As a high school student in the early 1970s I loved cars. My very first car was a well used but still serviceable 1965 Buick Wildcat bought from a friend's dad in 1974. It had three wondrous attributes that seem lost to car design now. One was air conditioning that could keep beer cold --- if you put the beer near a vent. Another was bench seats a mile wide and more comfortable that most couches. And the third was a 425 cubic inch engine with double quad carburetors generating 360 horsepower. And yes, gas was almost free back then. A really fine car in which to head to the coast for a weekend break...

You could fit an entire photo studio in the trunk. Those times are long gone but these cars served to tickle my memory. And fond memories they are...






The M240 does nice raw files in the .DNG format. Lightroom Classic likes them. 

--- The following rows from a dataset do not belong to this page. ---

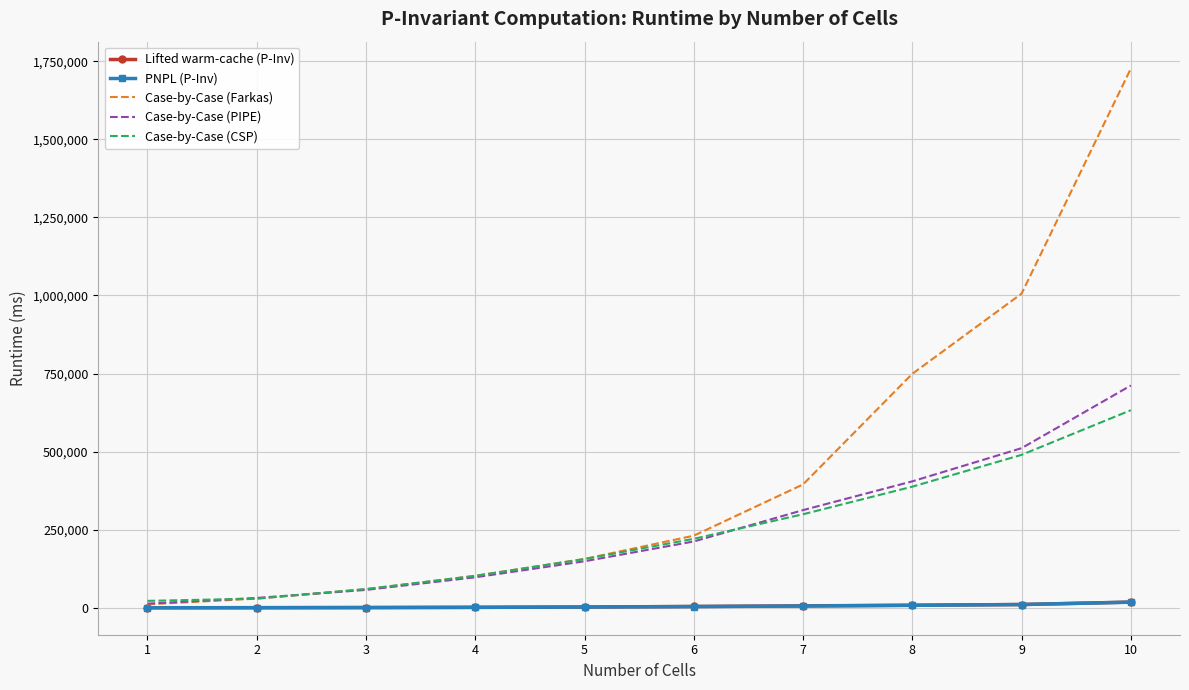

The value of Case-by-Case (CSP) at 7 is 299446. True or false?

True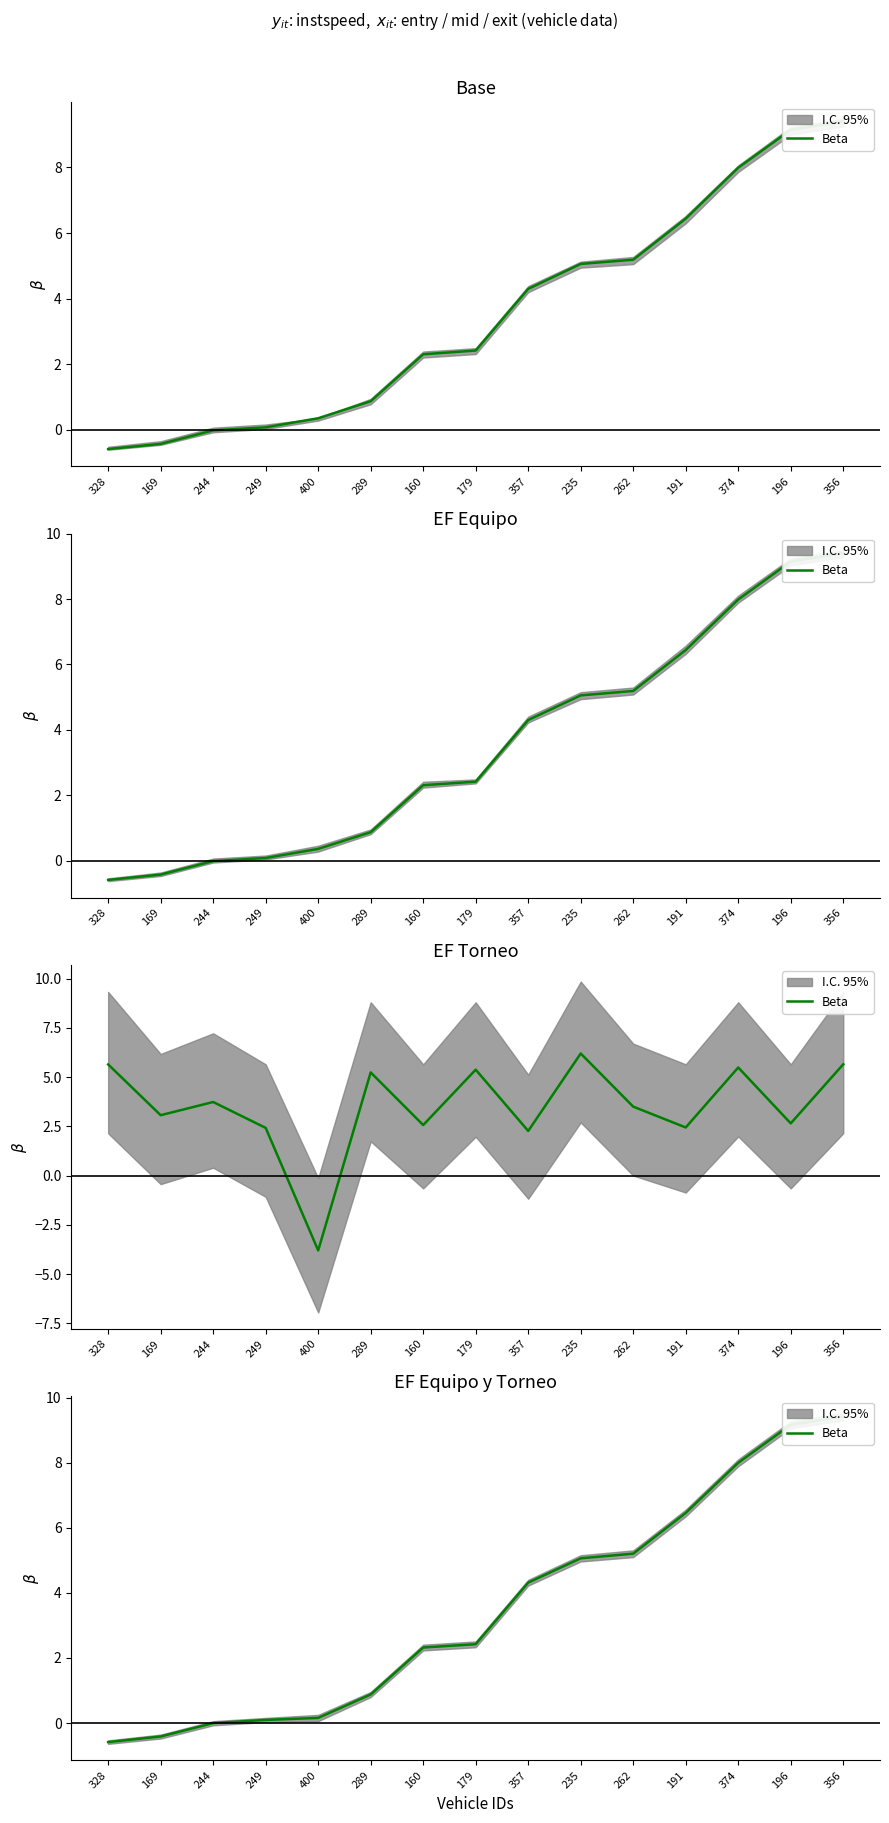

Does the chart display data point markers on the line(s)?

No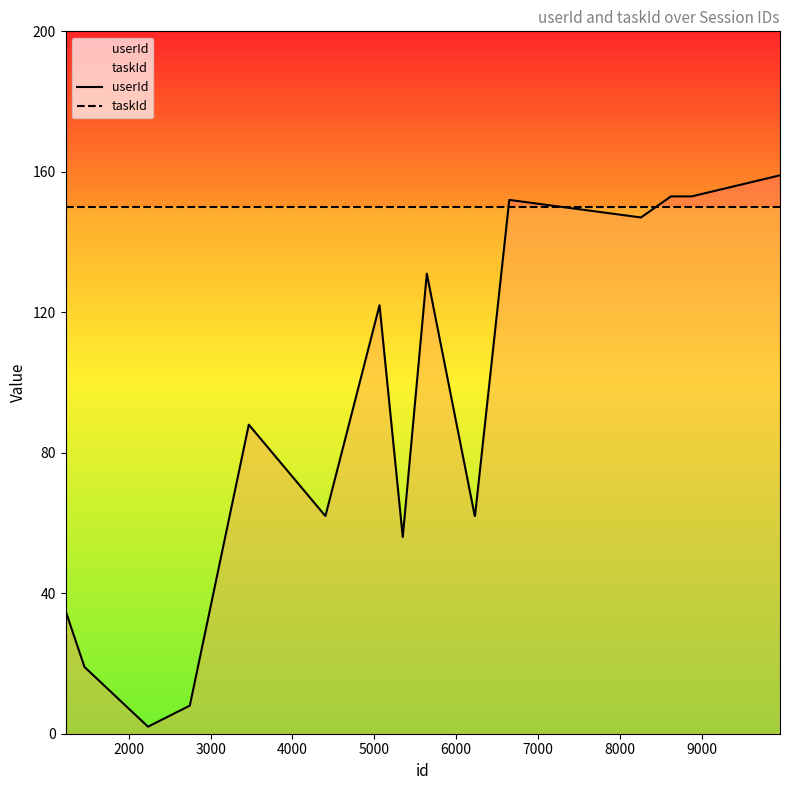

Rank the series by their maximum value, from lowest to highest.

taskId, userId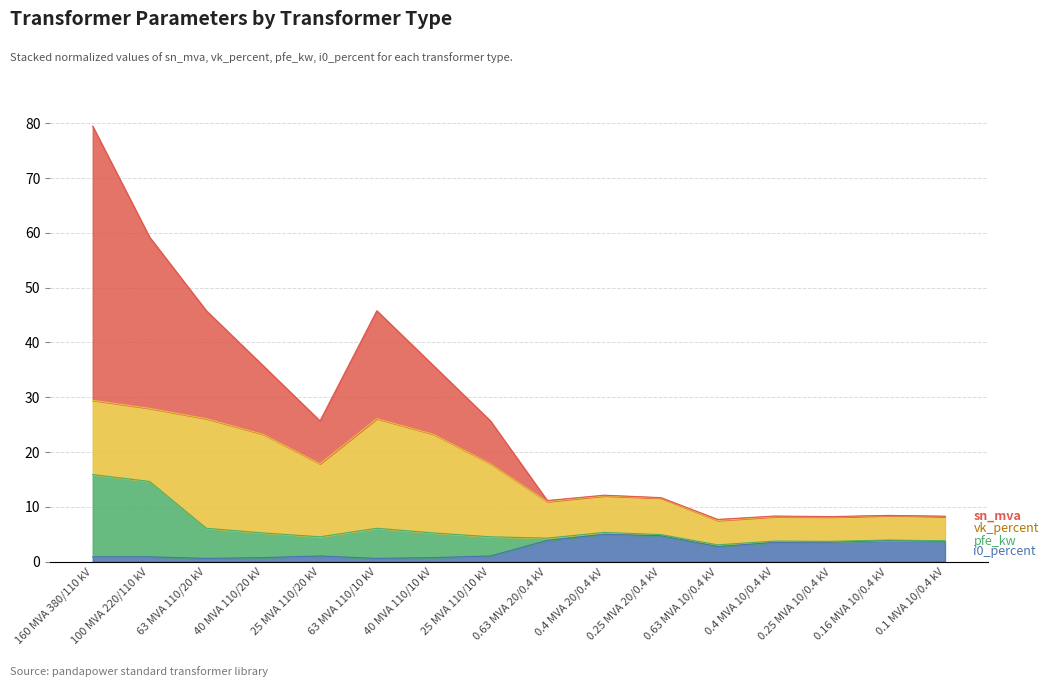

At how many categories does at least one series exceed 58?

2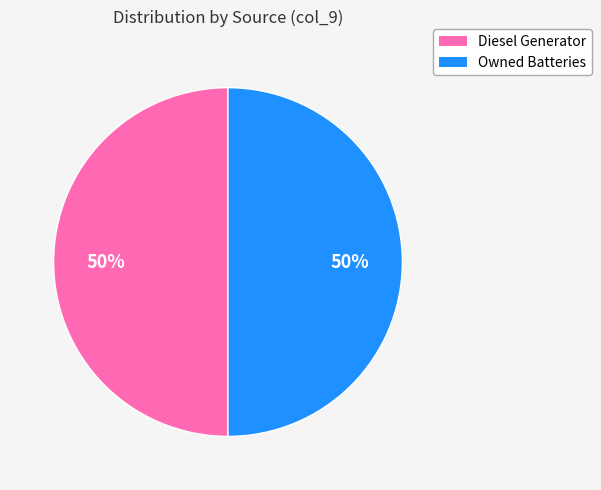

Count the number of slices in the pie.

2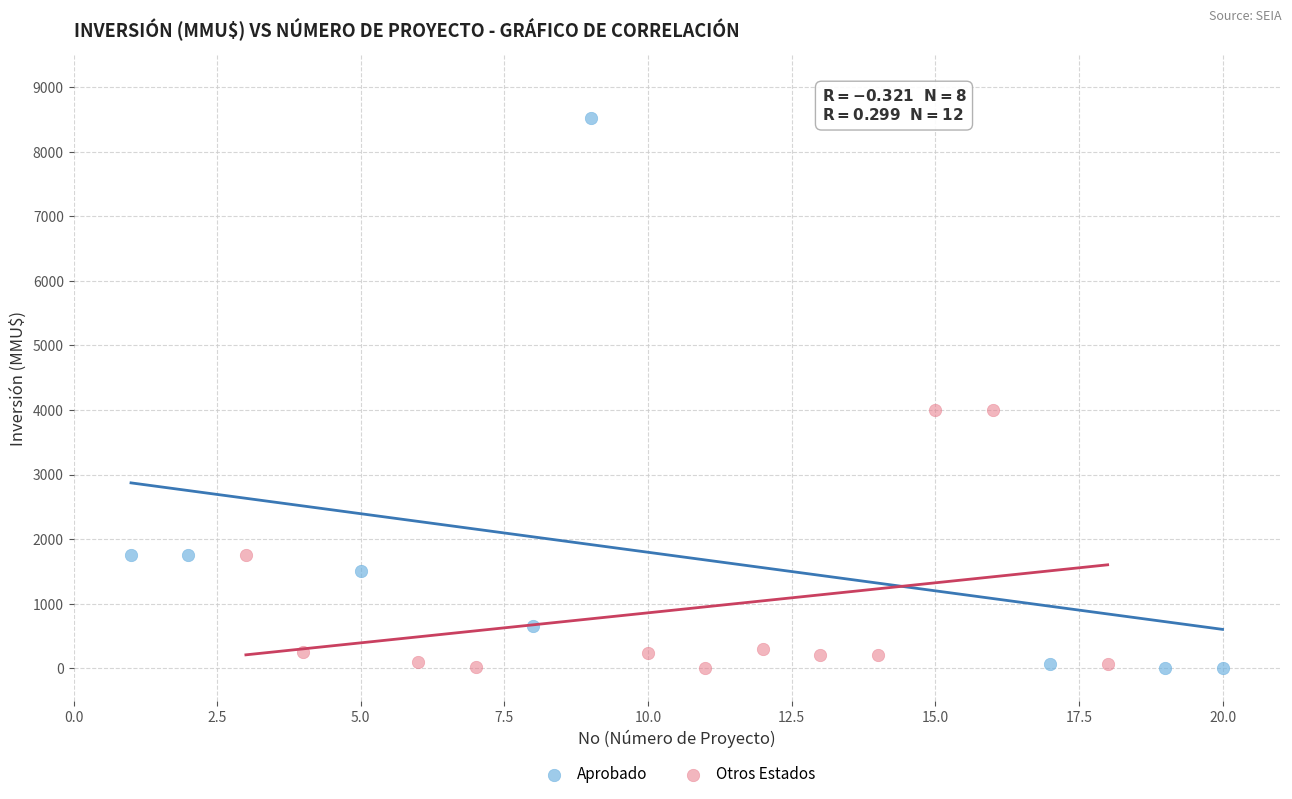

Which series has the largest Y range (max minus min)?

Aprobado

Portrait of a Texas chef taken on the fly. Between video takes.


Johnny S.

I like to stay busy on the set so if we're between takes on a video project, and I have the time, I try to round up people for quick portraits. They are already working "on camera" that day and they are happy to pose. Most of the portraits done for myself are tucked in at the end of other work. I asked Johnny to walk into my mini-set and stand in front of my camera for maybe sixty seconds, during a break in the action. I shot 12 frames, all intended as square format photos, and we were done. He headed back to the video set and I headed over to the small inset studio to catch a few food shots before "taping" resumed. 

Some of my favorite shots come from working through breaks on sets. 

This image was done with a handheld Fuji MF camera and what we are calling, I guess, the "kit lens." It's the 35-70mm zoom for the GFX system. It's a thousand dollar lens but I was able to buy a brand new one during a sale when it was half that price. I couldn't resist....

And it's turned out to be a really good performer. Sharp and fast to focus. And a good focal length range to boot. 

Working in between work. An efficient way to get more images.